DOCUMENT PASSAGE:

________________

I’VE TRIED BEING NICE: ESSAYS by Ann Leary
It’s a real thing. As a woman of a certain age (I obviously can’t speak for men of a certain age, but I imagine this never pops up in their mental feeds, like ever), one of my regrets is all the people-pleasing I’ve done. People pleasing is a one-way street of self-satisfaction in making another’s life more pleasant—if only for a moment or evening or while this person is in my life—and from there on out, I’m duty bound to make an effort. Why? Well, there are a few reasons I’ve discovered through therapy, but I also found I’m not alone in this behavior common among women of a certain age. Ann Leary is around my age—or at least we were brought up in a time when women were taught to be nice. Even the word is grating to say. Pleasant sounds better—and a little bit more aloof. Which I like. Because if you’re aloof, you’re a little bit mysterious but not offending, just pleasant. Leary’s twenty essays look back at her early writing anxieties, alcoholism, marriage slumps, learning how to play tennis, red-carpet weirdness (she’s married to the actor Denis Leary), and her love of dogs and horses. The conclusion? A sixty-year old who likes her own company.

________________

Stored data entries
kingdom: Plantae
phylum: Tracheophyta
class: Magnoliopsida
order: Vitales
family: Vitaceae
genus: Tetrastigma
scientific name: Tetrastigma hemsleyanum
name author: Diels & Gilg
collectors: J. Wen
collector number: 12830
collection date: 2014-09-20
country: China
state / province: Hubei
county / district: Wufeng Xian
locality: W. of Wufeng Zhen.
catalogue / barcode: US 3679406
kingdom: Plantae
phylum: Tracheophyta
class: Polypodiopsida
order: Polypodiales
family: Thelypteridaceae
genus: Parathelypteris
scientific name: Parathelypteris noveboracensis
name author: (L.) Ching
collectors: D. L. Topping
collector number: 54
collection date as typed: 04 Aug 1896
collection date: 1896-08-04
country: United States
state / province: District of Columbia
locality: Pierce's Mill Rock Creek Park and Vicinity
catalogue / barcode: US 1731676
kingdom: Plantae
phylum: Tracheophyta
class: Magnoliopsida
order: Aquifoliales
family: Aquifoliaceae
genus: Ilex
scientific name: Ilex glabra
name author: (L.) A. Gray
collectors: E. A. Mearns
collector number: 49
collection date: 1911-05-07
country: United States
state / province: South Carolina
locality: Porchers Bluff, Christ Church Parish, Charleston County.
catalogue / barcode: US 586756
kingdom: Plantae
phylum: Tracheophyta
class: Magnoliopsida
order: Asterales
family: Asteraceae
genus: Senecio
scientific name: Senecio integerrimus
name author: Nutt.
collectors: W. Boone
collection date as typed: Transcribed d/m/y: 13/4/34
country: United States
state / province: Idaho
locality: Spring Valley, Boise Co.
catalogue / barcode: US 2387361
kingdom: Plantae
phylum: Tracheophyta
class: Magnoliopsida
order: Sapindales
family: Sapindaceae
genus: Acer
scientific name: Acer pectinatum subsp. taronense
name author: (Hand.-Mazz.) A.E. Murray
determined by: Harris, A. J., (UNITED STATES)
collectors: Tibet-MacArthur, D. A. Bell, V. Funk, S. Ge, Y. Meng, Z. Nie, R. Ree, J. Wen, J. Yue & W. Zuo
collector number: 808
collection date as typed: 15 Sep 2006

________________

TASK DESCRIPTION:
Carry on the review of Ann Leary's essays, picking up after its final sentence. These records have nothing to do with the review of Ann Leary's essays.

OUTPUT FOR THIS EXERCISE:
Favorite line(s): We began to see a marriage counselor, who, among other things, suggested that we have a regular date night. Our apathy was such that our date night was our marriage-counseling night. We went to our weekly counseling session and afterward, we sometimes went to a movie. One of the movies we saw was March of the Penguins. This movie moved us to tears because whatever battles raged between us, however ugly the other often appeared to be, we had these two very delicate fledglings that needed to be protected and carried along carefully, so carefully, because is anything more fragile than a preteen girl or a growing, unsure boy? These great children were the reason we were in counseling, the reason we were trying to keep the family egg whole. So we worked hard at playing nice.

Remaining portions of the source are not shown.